For Iran, the scheme to have the international community view Assad as the least bad option has essentially worked, making the U.S. into Assad’s air force. The U.S. told Iran in advance of beginning airstrikes in Syria that Assad was off-limits and the only target was ISIS—though the U.S. also later struck local insurgents. Possessed of an American security guarantee, Assad focused his energies on eliminating the moderate opposition to create the binary situation—the dictator or the terrorists—he had always wanted and had propagandized was the case all along.
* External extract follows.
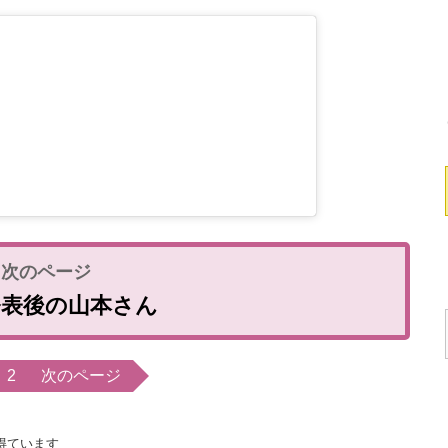
発表後の山本さん
2
次のページ
得ています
With U.S. forces back in Iraq, where Iran had taken over the security sector with the very same Special Groups that murdered Americans, Tehran was able to add the additional threat: if the U.S. moved against Assad, it would reactivate the militias’ campaign against U.S troops.

With the U.S.’s Syria policy subject to an Iranian veto, Iran was able to intervene in Syria ever-more flagrantly, beginning with the formation of the National Defence Forces and the influx of Shi’a jihadists in late 2012. It is very noticeable that this mass-movement of Shi’a terrorists, who are deeply integrated into Iran’s global terrorist network, has not provoked the response that al-Qaeda’s “Khorasan Group,” a cell of a few dozen (at most) externally-focused operatives in Syria, did.

The reason Iran has been allowed all of this is because the real goal of the nuclear negotiations was securing their partnership in the region, which meant allowing them their “equities.” Rather than the U.S. using Syria as a theater in which to demonstrate that the nuclear deal was a narrow instrument and that Iran’s aggression would be resisted no matter what, instead, because the real goal was détente and the paper agreement was needed to get there, Iran could proceed unobstructed in Syria and use Syria to increase leverage in the nuclear negotiations.

Russia’s support for Iran’s imperial push into the Arab world has been visible for some time. Russia has frequently played spoiler in efforts to diplomatically restrain Iran’s nuclear program and is in the process of selling Iran an S-300 anti-aircraft system that would protect Iran’s nuclear program militarily. The increased intelligence cooperation between Iran and Russia became publicly visible in late 2014, and recently this became an official intelligence-sharing cell in Baghdad that also includes the Iraqi government and Assad—both under significant Iranian sway.

American hegemony in the Middle East is thus severely eroded already, and an Iranian-Russian axis is taking shape in its place. It cannot bring peace—having neither the forces nor the inclination to do so, relying on sectarian instruments that create their own counterweight—but it can secure the key zones needed by two malign international actors, while leaving the rest to chaos and violence that is already destabilizing European politics.

During the Aleppo assault, there was an outbreak, among prominent supporters of the Iran nuclear deal, of recognition that the Obama administration is effectively supporting Tehran and Moscow in Syria. One of the stranger phenomena is that those advocates condemn the latter but hold to their support for the former, never making the connection that the one facilitated the other. Perhaps that recognition will come. Whether it will be in time to save Syria from the dire—and ultimately false—choice of the Islamic Republic or the Islamic State remains to be seen.